More and more people suffering from varices of the lower limbs seek information on new, alternative therapies for this disorder. The majority of patients obtain information on therapeutic modalities from their own kith and kin. The information obtained in this way is not encouraged to make rapid decision on surgical operations, as they often result in deforming post-operative scars.
The need for minimal duration of the treatment is also the reason to seek new therapeutic methods. Many individuals cannot afford a few weeks away from work (10-day hospitalization followed by rehabilitation period). It results from concern for work, own business matters or studies. A numerous group of patients seeks other therapeutic methods as they are afraid of stay at hospital and anaesthesia. People seek methods allowing them to leave hospital immediately following effective treatment. Methods of management of varicose disease may be divided into two categories: conservative and invasive.
Conservative management includes elevation of the limb, compression therapy, i.e. use of bandages or elastic stockings (our clinic co-operates with the firm of dr Sawlewicz from Gdańsk). High vitamin, fibre rich diet and oral phlebotropic drugs, as well as topical gels and ointments should be used concomitantly.
All these measures act prophylactically and alleviate symptoms of varicose
disease, but they are unable to eliminate existing varicose veins.
It may be attained only by invasive methods.
The one of them is sclerotherapy, or obliteration of varicose veins by an injection of substances into the varicose lumen, which should induce aseptic inflammation of the venous wall. It leads to obliteration of the varicose vein. This method presents a potential for multiple complications such as inflammatory and thrombotic conditions, allergic reactions, including shock, and, first of all, recurrence of symptoms caused by recanalization or spontaneous revascularization of varicose veins. In our clinic this method is designed only for very small, intracutaneous varices (web veins) and, first of all, for teleangiectasia or dilatation of small vessels.
Surgical elimination remains, however, the pillar of treatment of varicose veins. Initially, a longitudinal incision of the skin followed by excision of long segments of the great saphenous vein (Mandelung operation) or ligation of the outlet of the great saphenous vein (Trendelenburg operation).
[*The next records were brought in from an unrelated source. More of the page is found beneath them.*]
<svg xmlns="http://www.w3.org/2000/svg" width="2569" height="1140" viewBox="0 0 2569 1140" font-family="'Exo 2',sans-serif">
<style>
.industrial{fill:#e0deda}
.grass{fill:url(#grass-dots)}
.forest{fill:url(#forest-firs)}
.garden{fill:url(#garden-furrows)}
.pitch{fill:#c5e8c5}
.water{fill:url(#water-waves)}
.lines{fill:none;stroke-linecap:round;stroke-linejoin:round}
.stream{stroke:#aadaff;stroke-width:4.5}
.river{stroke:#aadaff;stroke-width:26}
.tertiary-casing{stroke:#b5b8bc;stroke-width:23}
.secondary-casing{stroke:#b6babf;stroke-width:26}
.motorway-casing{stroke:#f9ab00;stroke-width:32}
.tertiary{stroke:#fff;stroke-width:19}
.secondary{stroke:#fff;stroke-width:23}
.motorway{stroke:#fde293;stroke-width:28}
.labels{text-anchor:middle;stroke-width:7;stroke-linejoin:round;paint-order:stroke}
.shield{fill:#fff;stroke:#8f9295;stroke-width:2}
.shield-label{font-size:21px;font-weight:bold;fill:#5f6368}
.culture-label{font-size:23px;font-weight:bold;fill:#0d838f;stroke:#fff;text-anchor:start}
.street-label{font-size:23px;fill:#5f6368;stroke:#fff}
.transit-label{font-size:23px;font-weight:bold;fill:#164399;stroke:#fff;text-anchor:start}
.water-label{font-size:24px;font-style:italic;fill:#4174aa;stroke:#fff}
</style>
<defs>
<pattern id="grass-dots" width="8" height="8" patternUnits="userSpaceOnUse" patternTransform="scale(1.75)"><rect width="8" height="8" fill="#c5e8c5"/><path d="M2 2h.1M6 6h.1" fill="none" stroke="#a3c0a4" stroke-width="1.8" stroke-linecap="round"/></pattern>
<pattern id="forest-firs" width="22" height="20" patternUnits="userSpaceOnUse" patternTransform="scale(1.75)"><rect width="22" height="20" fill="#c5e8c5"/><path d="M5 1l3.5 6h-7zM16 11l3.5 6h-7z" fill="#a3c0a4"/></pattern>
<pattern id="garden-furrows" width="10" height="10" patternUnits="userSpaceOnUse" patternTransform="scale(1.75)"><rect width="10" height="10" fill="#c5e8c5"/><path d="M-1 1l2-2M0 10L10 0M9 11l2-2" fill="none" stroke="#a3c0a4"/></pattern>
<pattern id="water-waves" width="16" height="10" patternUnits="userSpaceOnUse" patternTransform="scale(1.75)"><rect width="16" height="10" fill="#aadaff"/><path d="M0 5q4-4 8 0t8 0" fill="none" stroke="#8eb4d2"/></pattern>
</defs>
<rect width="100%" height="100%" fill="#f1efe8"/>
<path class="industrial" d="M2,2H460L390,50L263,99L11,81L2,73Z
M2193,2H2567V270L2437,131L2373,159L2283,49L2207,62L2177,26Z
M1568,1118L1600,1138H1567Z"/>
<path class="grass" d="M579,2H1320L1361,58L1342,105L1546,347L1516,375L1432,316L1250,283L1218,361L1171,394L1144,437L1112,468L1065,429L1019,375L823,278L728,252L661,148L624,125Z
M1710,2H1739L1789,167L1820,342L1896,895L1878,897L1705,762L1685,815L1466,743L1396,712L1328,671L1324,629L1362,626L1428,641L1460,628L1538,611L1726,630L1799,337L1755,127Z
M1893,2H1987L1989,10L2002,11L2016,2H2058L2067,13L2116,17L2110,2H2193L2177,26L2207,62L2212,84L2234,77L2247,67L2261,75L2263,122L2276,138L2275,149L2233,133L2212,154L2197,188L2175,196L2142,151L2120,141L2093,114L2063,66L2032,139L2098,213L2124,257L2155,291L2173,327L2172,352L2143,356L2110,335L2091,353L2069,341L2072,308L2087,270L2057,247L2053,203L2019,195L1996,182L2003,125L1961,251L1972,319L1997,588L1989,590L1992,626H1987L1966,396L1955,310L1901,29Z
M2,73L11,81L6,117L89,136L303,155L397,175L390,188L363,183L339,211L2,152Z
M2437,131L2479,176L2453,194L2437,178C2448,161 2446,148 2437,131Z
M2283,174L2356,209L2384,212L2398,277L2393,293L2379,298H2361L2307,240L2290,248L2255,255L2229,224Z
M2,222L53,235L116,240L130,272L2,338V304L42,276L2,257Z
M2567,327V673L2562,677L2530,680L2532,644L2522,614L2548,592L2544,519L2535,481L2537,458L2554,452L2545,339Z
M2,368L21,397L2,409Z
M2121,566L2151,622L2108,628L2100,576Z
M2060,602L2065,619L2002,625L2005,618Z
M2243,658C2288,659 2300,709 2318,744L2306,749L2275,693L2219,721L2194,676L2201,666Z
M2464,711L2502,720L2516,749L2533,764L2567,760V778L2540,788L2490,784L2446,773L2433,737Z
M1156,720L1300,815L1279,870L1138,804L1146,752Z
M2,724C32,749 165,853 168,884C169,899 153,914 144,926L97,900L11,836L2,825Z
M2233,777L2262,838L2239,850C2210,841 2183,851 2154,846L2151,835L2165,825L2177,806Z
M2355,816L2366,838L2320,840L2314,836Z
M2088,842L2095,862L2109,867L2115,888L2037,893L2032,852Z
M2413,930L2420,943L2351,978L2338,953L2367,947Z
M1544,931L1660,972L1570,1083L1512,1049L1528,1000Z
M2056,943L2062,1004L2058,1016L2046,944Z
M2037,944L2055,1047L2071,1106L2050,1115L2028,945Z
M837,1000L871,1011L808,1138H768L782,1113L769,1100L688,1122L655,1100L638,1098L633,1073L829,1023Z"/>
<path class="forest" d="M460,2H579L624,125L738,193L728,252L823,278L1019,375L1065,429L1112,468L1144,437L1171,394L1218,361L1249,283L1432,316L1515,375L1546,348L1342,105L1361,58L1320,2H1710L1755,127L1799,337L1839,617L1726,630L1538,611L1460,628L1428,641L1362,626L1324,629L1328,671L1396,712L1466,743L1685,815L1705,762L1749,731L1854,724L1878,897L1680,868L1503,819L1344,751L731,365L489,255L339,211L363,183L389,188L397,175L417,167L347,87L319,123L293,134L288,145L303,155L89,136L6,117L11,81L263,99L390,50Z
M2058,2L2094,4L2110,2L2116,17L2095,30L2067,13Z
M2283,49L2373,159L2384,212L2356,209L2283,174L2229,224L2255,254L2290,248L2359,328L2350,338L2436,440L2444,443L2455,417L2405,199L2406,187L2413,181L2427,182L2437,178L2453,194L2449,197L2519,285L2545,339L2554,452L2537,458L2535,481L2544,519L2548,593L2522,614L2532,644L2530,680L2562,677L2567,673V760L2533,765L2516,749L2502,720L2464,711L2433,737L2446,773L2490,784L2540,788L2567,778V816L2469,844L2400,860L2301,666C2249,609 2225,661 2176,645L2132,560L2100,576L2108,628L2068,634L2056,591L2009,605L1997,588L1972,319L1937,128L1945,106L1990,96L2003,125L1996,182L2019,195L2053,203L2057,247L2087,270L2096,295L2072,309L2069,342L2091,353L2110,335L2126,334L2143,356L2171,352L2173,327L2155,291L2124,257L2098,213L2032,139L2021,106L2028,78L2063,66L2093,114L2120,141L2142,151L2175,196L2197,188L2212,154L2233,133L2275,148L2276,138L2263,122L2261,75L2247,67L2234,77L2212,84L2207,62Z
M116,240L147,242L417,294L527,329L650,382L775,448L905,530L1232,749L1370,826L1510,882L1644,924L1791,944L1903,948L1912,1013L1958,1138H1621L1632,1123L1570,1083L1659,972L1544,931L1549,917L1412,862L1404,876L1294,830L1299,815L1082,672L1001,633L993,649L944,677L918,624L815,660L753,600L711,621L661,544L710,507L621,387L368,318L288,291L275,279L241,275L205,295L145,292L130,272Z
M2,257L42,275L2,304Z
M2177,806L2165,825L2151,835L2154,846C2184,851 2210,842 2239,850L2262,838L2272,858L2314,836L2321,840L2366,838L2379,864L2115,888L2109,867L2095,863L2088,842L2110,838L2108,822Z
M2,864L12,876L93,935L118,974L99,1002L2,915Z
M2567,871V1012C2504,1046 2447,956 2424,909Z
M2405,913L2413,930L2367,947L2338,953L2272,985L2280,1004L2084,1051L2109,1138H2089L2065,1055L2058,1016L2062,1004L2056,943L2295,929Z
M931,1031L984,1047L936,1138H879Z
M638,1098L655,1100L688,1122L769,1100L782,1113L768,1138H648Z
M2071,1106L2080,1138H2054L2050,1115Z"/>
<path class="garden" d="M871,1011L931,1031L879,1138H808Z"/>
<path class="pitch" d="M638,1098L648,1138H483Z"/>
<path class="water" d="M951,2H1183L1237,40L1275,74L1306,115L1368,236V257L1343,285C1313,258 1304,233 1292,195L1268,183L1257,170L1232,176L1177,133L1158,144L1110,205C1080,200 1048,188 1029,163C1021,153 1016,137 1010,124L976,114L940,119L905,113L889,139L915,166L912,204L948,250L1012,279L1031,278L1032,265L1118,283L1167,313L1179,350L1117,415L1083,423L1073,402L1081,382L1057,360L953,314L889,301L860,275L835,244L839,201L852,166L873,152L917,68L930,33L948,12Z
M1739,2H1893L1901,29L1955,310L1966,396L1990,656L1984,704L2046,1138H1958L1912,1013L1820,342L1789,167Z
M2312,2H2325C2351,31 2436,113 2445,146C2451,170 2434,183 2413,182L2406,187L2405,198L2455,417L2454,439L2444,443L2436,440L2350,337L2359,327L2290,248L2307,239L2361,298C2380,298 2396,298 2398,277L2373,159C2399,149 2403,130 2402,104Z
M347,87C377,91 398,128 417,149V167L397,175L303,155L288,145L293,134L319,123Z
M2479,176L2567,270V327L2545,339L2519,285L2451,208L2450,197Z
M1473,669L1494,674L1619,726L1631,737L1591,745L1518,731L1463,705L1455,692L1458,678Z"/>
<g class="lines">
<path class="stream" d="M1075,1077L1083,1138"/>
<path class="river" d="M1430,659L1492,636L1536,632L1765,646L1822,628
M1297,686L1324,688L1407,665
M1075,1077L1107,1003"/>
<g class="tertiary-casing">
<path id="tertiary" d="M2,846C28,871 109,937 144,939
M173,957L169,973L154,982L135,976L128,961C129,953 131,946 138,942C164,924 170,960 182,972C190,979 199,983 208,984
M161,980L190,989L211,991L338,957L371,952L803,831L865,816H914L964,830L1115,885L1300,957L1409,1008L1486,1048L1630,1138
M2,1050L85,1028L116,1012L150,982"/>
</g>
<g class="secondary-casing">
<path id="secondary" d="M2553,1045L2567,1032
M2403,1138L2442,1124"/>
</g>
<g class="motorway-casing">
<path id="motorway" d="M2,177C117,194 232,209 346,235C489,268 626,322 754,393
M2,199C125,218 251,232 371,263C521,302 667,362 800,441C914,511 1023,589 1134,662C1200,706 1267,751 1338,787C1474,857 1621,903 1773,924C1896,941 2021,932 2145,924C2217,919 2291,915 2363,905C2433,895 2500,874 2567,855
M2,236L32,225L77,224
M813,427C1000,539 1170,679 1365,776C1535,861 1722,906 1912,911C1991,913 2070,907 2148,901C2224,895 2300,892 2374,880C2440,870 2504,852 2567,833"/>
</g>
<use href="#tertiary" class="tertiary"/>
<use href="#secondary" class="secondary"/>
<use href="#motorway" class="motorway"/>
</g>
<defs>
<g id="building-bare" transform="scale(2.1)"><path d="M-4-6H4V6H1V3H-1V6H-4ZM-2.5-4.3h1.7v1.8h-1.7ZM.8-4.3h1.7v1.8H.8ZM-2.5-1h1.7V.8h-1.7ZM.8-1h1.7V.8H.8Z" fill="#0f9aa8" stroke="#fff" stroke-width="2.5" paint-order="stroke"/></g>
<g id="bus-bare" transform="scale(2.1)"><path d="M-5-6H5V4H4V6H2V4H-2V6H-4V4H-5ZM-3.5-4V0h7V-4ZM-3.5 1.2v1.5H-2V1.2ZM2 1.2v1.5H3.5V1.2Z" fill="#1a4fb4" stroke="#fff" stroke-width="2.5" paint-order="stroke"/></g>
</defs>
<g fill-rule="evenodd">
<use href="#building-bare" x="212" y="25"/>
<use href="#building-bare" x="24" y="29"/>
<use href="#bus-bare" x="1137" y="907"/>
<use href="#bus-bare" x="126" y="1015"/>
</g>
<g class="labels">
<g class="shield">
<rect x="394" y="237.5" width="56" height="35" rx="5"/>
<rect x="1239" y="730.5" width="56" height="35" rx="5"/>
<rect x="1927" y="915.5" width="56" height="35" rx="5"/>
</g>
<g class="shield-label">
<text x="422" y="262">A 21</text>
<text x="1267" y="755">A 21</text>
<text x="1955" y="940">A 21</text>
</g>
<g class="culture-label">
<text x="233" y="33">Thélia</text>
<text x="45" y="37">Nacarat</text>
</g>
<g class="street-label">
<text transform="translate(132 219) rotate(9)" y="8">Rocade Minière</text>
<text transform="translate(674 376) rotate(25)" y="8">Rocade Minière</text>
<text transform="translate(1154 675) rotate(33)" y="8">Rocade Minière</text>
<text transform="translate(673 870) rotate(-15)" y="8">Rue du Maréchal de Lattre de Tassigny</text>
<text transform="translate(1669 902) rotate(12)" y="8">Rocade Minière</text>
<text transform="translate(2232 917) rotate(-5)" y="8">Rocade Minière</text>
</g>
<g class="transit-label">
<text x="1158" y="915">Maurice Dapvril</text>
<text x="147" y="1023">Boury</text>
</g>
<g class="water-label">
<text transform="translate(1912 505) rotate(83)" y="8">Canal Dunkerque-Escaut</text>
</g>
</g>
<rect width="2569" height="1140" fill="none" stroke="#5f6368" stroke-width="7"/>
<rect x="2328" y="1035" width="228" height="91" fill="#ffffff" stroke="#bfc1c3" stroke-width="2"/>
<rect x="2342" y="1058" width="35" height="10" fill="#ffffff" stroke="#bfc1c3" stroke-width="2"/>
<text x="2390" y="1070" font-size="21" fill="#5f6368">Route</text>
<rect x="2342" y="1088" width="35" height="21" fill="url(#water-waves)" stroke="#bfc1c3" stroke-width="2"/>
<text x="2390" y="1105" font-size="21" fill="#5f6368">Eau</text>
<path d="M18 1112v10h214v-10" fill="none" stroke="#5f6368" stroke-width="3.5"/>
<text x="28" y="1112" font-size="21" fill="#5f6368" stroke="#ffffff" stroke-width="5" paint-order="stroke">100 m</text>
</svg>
Stripping or subcutaneous extirpation of the vein was a major breakthrough in surgical techniques. It was initiated by Babcock in 1905 and then modified by Homans, Dodd, Cockett and Linton; unfortunately, stripping became the most commonly used method for treatment of varicose disease. It consists in an insertion of metal line with an olive-shaped ending into the venous lumen, followed by brutal extirpation of entire vein. The remaining varices of collateral branches and perforators are resected via a series of incisions and additional extirpation. This method, commonly used in Polish hospitals, requires long term (several days) hospitalization, anaesthesia and results in multiple, deforming scars.
Miniflebectomy is a major progress in effective treatment, but, first of all, in improvement in esthetic effects. This technique consists in extraction of varices using special small hooks through very small incisions of the skin. Unfortunately, this technique is unsuitable for varices situated farther from the puncture and it does not eliminate perforators, i.e. anastomotic veins, which bring the superficial and deep veins into communication with each other and are responsible for development of varices.
At present, cryosurgery is a one known method of elimination of varicose veins, which meets patients’ and doctors’ expectations. It allows to get rid of the disease with minimal damage. It results in removal of perforators without deforming scars (miniflebectomy technique has been applied). It is also unnecessary to stay at hospital and undergo anaesthesia. This technique is based on insertion of the probe through a very small incision of the skin. The ending of the probe decreases temperature to -800C, resulting in cryoapplication effect, i.e. sticking of the surrounding tissues onto the probe. Then the Babcock’s idea is applied, i.e. extirpation, but just frozen varicose vein. The mystery name cryostripping has been decoded as Krios - in Greek it means cold, frost - plus stripping. The benefits for patient and also for surgeon are obvious. In order to remove the varicose vein, cryoprobe may be introduced into the lumen of large varicose vein, or may be only in external contact with the vessel. It is an unique method allowing removal of varices after previous sclerotherapy, i.e. injection of obliterating substances. A low temperature exerts an analgesic effect with simultaneous occlusion of small vessels, resulting in prevention of intraoperative bleeding. A design of the probe allows the surgeon to obtain an approach to all varicose veins without the necessity of additional incisions of the skin. In our clinic, this method became an ideal measure in the treatment of varicose ulcers, complications of varicose disease. In these cases, this technique is absolutely competetive for classic, very drastic Linton operation (skin incision from the knee until the ankle), or a novel - but very expensive - method of endoscopic ligation of perforators.